* THE PROBLEM: Output each line of the listing that follows, with every character kept as it is.

* DATA IN THIS EXERCISE:
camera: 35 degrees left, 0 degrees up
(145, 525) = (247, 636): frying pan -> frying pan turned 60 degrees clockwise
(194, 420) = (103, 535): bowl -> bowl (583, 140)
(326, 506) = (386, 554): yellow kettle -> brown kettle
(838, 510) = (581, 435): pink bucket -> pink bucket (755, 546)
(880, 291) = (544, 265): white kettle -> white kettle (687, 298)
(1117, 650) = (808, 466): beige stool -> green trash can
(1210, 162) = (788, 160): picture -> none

* FINISHED TASK:
camera: 35 degrees left, 0 degrees up
(145, 525) = (247, 636): frying pan -> frying pan turned 60 degrees clockwise
(194, 420) = (103, 535): bowl -> bowl (583, 140)
(326, 506) = (386, 554): yellow kettle -> brown kettle
(838, 510) = (581, 435): pink bucket -> pink bucket (755, 546)
(880, 291) = (544, 265): white kettle -> white kettle (687, 298)
(1117, 650) = (808, 466): beige stool -> green trash can
(1210, 162) = (788, 160): picture -> none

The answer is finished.